Shuque Xie, of Mitchell Street, appeared at Forfar Sheriff Court on Tuesday accused of refusing to leave Glamis Castle in Angus after demanding an audience with Dr Joseph Morrow, the current Lord Lyon King of Arms.
The charge against Xie alleges that between July 15 2015 and December 1 2016 she repeatedly sent emails about Mr Morrow to the press office of the Scottish Episcopal Church, the Scottish Parliament and various universities across Scotland.
It states the 50-year-old then sent an email apologising but requested a meeting with Mr Morrow in person.
The charge claims that she then attended at Glamis Clastle and repeatedly requested to see Mr Morrow and refused to leave the premises until she was provided details of where he would be.

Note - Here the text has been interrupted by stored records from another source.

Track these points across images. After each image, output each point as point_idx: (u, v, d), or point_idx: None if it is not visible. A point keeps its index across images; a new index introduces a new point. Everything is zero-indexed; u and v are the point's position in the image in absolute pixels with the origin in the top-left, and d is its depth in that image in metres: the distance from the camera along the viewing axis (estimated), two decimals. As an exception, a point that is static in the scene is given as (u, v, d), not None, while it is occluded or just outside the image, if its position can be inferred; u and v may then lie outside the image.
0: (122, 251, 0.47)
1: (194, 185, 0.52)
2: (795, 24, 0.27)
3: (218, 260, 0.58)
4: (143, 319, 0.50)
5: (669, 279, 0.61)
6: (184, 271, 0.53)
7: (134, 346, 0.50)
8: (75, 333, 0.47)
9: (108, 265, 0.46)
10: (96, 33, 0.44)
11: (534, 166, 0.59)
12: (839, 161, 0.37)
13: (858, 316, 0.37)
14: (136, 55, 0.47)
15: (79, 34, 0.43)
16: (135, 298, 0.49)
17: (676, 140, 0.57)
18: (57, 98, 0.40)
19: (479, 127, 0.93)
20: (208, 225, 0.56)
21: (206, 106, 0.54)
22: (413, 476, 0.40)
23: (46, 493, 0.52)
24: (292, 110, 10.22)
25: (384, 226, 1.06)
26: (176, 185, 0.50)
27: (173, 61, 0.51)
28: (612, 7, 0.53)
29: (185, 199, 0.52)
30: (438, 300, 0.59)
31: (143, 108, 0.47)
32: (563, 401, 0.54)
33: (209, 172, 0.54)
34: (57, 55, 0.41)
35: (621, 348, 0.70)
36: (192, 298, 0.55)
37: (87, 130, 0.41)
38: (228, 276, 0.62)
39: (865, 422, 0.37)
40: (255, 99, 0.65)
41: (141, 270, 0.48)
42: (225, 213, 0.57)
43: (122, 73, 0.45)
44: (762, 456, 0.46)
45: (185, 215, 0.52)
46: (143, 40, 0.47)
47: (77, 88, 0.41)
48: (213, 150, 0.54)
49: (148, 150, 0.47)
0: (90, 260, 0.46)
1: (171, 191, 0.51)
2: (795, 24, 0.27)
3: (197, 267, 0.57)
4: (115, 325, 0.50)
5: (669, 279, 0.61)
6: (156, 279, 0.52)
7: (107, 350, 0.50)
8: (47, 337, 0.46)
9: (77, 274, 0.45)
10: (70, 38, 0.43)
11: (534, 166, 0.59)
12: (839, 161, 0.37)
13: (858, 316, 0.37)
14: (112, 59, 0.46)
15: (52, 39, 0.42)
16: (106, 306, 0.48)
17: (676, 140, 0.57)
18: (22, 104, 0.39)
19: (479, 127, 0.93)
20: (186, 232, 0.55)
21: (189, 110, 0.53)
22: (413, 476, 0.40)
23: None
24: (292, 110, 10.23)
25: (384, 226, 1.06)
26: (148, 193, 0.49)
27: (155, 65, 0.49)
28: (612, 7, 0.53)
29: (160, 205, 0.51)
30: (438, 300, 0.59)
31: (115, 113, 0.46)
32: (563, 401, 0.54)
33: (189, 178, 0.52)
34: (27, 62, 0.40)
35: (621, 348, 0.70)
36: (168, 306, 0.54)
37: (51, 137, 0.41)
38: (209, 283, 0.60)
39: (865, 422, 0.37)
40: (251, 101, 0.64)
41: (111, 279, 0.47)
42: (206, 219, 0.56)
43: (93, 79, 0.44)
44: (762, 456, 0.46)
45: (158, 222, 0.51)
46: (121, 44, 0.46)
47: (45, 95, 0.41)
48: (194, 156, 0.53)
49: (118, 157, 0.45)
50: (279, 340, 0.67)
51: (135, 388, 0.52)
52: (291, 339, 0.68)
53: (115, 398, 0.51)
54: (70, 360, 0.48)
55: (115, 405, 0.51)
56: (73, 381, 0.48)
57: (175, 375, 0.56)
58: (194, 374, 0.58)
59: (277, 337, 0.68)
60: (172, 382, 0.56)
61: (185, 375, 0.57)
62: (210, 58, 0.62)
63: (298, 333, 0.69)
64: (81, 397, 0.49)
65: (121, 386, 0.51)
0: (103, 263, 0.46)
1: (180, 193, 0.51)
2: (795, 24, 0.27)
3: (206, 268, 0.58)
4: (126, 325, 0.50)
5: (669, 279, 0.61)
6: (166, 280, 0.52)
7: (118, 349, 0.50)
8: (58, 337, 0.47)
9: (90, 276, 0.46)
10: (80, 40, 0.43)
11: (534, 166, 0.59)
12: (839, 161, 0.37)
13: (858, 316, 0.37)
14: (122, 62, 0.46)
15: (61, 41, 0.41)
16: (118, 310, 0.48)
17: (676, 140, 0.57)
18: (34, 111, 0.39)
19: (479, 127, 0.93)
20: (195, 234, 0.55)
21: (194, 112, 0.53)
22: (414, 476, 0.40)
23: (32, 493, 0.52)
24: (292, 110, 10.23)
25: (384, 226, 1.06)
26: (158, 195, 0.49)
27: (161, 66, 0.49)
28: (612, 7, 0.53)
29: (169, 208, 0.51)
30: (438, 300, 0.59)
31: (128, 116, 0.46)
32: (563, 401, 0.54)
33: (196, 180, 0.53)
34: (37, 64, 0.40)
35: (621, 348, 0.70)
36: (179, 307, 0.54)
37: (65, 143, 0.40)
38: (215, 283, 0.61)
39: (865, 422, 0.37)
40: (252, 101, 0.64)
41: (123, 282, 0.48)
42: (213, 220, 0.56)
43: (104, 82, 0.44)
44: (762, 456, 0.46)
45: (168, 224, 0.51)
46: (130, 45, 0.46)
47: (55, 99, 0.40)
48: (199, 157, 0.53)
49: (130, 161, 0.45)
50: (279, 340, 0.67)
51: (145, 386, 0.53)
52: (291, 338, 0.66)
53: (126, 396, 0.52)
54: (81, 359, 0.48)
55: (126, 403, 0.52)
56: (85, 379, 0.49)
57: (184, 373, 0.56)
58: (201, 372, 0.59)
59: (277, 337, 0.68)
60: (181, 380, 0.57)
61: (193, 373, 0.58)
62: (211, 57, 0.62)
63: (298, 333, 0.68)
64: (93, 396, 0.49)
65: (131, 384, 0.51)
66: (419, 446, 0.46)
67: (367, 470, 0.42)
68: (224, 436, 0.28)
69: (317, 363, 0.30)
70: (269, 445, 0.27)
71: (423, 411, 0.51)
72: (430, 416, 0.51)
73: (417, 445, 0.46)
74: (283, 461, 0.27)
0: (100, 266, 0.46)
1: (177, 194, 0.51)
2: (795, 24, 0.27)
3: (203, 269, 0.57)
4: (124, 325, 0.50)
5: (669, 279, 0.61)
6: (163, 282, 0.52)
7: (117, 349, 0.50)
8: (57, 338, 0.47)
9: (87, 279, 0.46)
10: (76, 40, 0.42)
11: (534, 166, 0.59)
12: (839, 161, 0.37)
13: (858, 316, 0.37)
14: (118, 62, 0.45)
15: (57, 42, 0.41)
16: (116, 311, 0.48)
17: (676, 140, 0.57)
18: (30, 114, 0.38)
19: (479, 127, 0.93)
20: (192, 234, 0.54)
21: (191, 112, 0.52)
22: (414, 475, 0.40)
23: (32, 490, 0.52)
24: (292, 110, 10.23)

It adds that Xie then repeatedly sent emails to Mr Morrow and turned up uninvited to his place of work looking for him.
Mr Morrow is a former Labour councillor in Dundee and in 2009 he was appointed as Vice Lord Lieutenant of the City of Dundee.
He is an incumbent of the Chapel of Glamis Castle, a former Chancellor of the Diocese of Brechin and an Honorary Canon of St Paul’s Cathedral, Dundee.
The Court of the Lord Lyon is the official heraldry office for Scotland which deals with all matters relating to Scottish Heraldry and Coats of Arms.
Appearing at Forfar Sheriff Court, Xie said she wished to represent herself and refused the services of solicitor Michael Boyd.
Xie said she did not require the help of a Chinese translator as she had lived in Scotland for 17 years.
When asked by Sheriff Alison McKay how she wished to plead, she said it was a “false charge”.
Xie also pleaded not guilty to a charge of failing to attend Forfar Sheriff Court on February 7.
Depute fiscal Bill Kermode explained that Xie should have appeared at court on January 31. Her case was then postponed for a week for her appearance and when she didn’t appear again, a warrant was granted.
Xie said she had been unwell and unable to leave her bed and questioned whether the court was correct to grant a warrant for her arrest without giving her a chance to explain.
The case will call again on June 6, with a trial set for June 21.
Sheriff McKay said: “I am going to continue the intermediate diet in both cases in order for you to reconsider legal representation in these matters which in my view would be appropriate.”
A court order has previously been obtained for Xie to appear in a Video Identification Parade Electronic Recording (VIPER) parade at a police station.
The sheriff added: “I can not impress upon you enough how important it is that you attend that process.”